### INFORMATION SHOWN

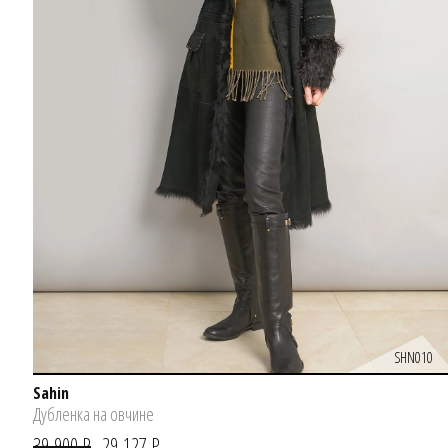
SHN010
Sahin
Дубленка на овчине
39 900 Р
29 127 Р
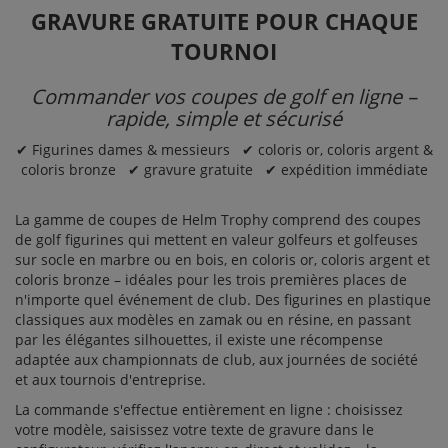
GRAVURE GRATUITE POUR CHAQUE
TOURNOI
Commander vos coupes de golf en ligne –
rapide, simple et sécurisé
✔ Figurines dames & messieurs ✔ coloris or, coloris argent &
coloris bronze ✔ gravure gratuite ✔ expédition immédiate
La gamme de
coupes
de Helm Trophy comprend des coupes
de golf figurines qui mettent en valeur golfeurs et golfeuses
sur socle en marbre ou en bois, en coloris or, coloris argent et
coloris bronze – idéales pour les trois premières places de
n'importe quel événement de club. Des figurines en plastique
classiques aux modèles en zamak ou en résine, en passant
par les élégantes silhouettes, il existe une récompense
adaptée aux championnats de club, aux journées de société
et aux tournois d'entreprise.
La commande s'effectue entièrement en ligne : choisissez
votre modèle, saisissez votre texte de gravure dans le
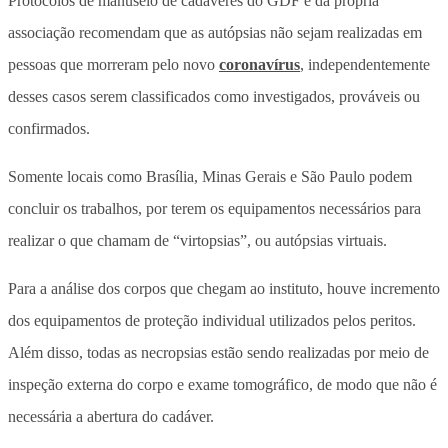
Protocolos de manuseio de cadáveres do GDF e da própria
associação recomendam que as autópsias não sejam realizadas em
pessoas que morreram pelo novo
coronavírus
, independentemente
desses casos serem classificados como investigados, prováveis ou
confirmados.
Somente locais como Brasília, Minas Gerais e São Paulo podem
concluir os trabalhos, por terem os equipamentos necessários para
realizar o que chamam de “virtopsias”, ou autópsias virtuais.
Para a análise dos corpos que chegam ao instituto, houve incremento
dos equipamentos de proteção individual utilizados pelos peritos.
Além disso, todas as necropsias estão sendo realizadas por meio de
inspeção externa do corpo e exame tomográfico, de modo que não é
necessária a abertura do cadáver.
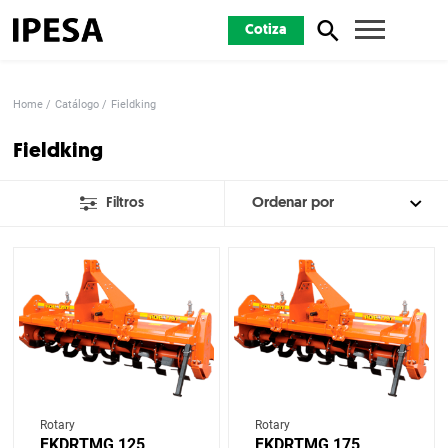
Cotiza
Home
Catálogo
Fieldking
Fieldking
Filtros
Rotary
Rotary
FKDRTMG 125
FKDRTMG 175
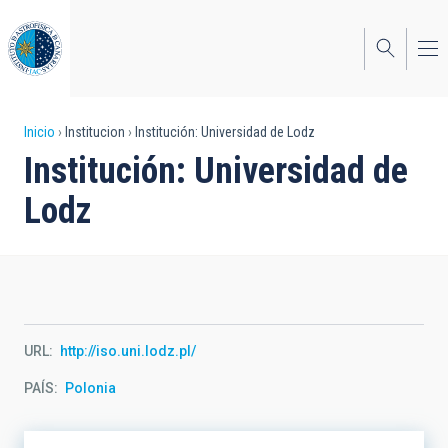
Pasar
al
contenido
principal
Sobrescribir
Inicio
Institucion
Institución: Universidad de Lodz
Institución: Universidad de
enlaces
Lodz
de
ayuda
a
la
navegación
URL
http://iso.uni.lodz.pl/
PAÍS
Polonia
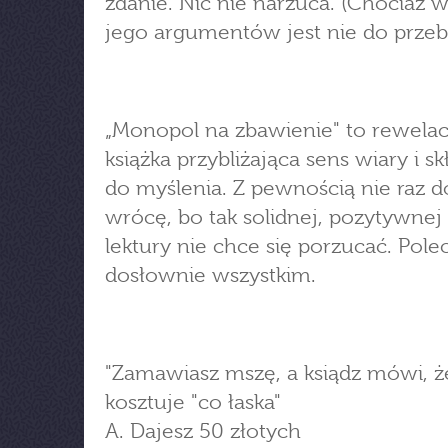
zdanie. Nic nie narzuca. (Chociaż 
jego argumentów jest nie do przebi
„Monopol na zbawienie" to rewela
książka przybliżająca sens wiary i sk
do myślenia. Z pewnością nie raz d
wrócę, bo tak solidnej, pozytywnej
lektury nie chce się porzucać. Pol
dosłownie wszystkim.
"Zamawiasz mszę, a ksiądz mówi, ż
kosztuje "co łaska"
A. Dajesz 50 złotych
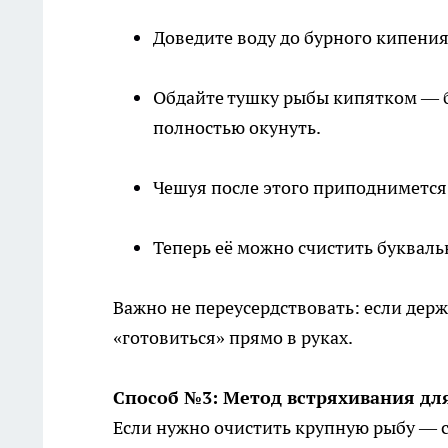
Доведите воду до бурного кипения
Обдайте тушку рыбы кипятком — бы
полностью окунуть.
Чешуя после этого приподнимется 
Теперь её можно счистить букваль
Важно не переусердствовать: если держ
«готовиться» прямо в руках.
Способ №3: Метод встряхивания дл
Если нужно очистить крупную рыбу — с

* * *

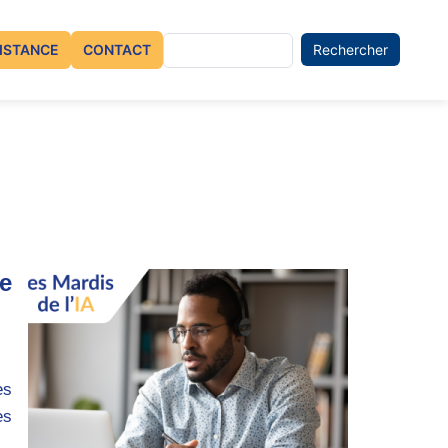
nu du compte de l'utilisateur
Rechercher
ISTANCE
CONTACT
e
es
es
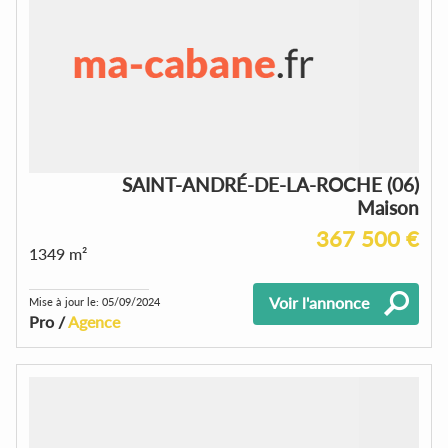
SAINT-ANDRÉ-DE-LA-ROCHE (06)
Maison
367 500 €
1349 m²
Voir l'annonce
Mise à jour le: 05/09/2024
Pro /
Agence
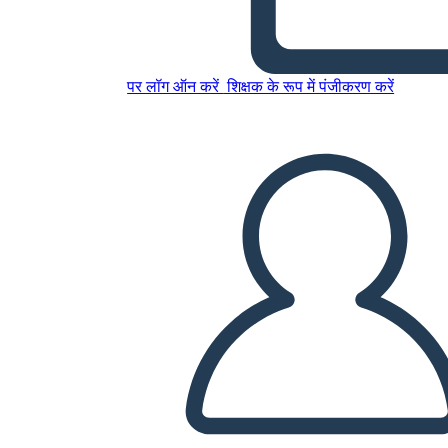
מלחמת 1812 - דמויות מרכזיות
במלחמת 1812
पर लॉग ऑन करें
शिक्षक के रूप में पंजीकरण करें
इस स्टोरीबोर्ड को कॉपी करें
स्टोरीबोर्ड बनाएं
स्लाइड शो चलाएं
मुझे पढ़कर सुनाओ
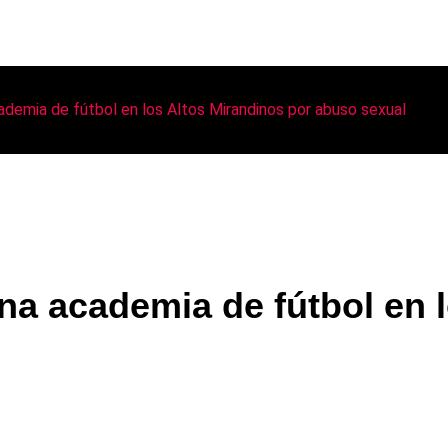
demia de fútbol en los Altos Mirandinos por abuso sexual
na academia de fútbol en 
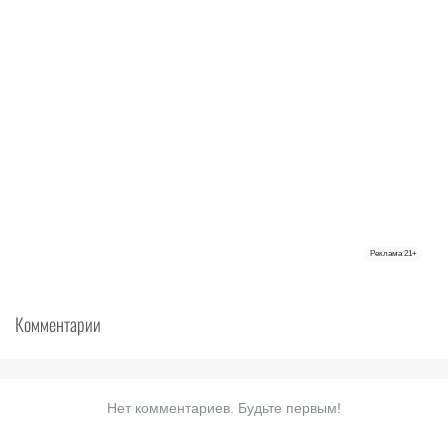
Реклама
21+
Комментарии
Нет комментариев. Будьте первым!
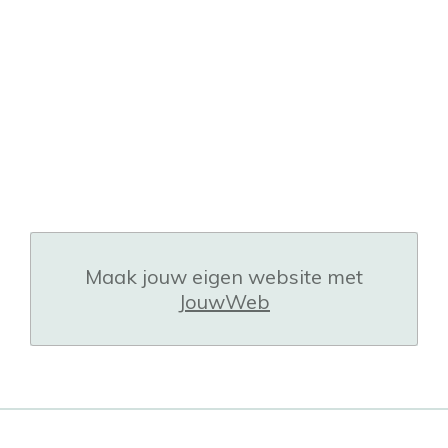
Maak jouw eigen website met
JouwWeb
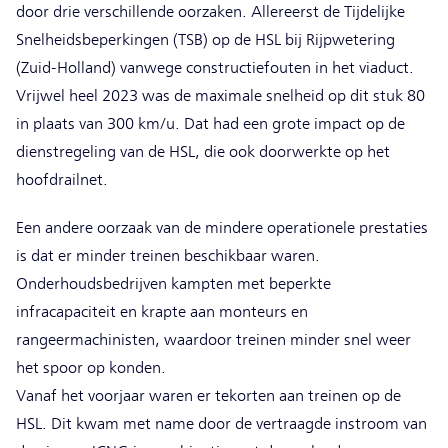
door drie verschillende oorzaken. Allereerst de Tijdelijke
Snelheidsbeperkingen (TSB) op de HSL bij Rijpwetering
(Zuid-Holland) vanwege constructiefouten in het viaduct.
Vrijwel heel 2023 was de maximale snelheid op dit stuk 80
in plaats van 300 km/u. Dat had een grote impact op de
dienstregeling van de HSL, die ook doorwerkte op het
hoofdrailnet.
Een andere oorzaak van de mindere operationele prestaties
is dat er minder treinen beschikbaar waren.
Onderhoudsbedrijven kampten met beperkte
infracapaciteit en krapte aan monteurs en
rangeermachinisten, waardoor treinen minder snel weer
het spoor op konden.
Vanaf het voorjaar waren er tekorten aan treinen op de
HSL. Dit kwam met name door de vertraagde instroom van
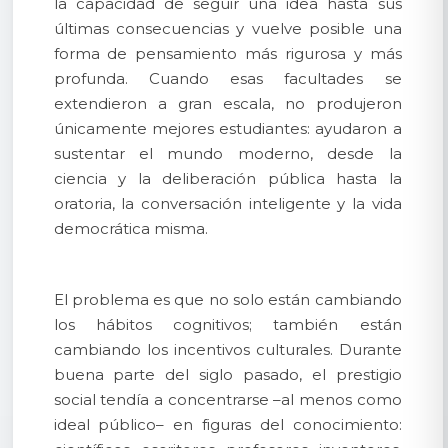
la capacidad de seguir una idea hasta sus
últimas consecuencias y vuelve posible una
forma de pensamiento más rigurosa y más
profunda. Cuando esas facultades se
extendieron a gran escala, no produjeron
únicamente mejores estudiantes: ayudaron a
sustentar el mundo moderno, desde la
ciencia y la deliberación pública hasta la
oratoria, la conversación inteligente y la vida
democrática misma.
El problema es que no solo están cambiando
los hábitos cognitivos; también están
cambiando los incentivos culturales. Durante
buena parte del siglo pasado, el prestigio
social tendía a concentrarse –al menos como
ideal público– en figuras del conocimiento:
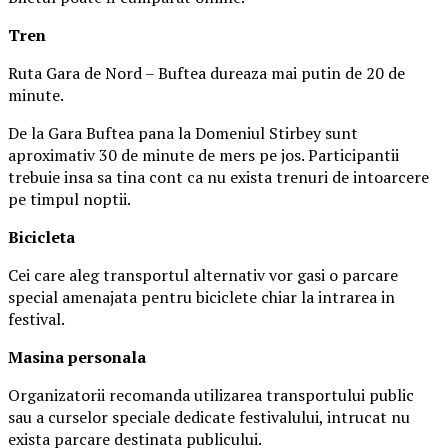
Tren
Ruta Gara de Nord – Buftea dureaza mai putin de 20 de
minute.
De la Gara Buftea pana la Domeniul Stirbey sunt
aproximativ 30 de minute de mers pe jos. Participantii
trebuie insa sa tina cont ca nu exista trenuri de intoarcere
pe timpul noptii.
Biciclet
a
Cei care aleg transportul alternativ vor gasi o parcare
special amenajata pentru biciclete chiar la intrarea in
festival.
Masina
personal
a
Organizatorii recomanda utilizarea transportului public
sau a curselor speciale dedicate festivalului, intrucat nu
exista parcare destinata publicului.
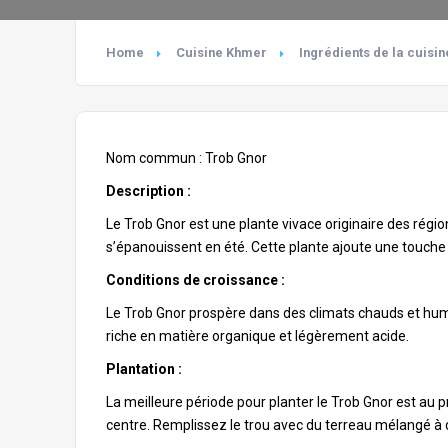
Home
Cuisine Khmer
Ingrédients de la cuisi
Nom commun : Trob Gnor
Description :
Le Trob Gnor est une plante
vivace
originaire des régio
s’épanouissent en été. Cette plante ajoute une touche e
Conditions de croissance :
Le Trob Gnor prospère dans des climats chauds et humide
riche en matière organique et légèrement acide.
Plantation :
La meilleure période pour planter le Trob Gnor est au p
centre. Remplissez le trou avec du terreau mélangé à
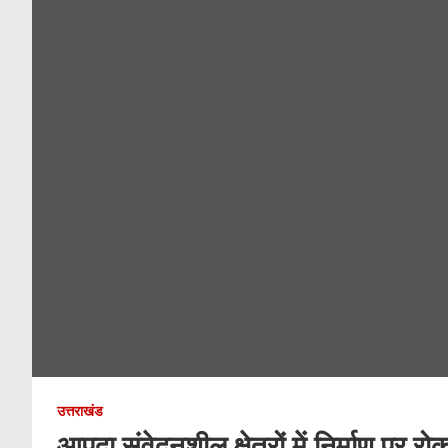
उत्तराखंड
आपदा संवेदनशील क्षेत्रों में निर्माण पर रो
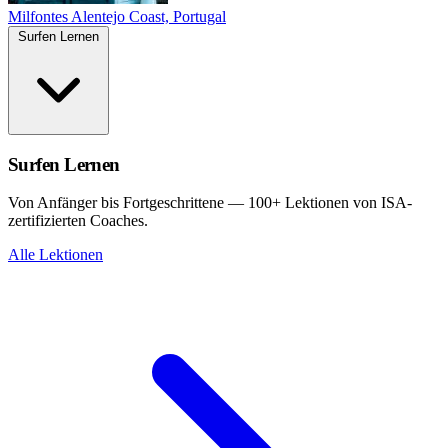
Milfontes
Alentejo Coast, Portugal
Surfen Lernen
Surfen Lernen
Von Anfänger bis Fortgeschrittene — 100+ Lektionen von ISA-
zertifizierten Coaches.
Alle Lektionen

---

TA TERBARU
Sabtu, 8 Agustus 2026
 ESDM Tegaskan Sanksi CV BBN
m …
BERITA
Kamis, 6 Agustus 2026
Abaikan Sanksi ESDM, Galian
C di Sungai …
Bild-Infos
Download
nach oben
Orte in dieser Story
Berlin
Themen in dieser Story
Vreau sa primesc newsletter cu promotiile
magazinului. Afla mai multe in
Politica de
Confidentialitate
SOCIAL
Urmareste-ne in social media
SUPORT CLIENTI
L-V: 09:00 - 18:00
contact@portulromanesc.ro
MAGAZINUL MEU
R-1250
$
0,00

### HOW TO COMPLETE THIS TASK
Please rewrite the stretch from "zdanie. Nic nie narzuca. (Chociaż" through "A. Dajesz 50 złotych" in the entries, replacing "książka" with "publikacja" and leaving everything else unchanged.

### EXPECTED ANSWER
zdanie. Nic nie narzuca. (Chociaż 
jego argumentów jest nie do przebi
„Monopol na zbawienie" to rewela
publikacja przybliżająca sens wiary i sk
do myślenia. Z pewnością nie raz d
wrócę, bo tak solidnej, pozytywnej
lektury nie chce się porzucać. Pol
dosłownie wszystkim.
"Zamawiasz mszę, a ksiądz mówi, ż
kosztuje "co łaska"
A. Dajesz 50 złotych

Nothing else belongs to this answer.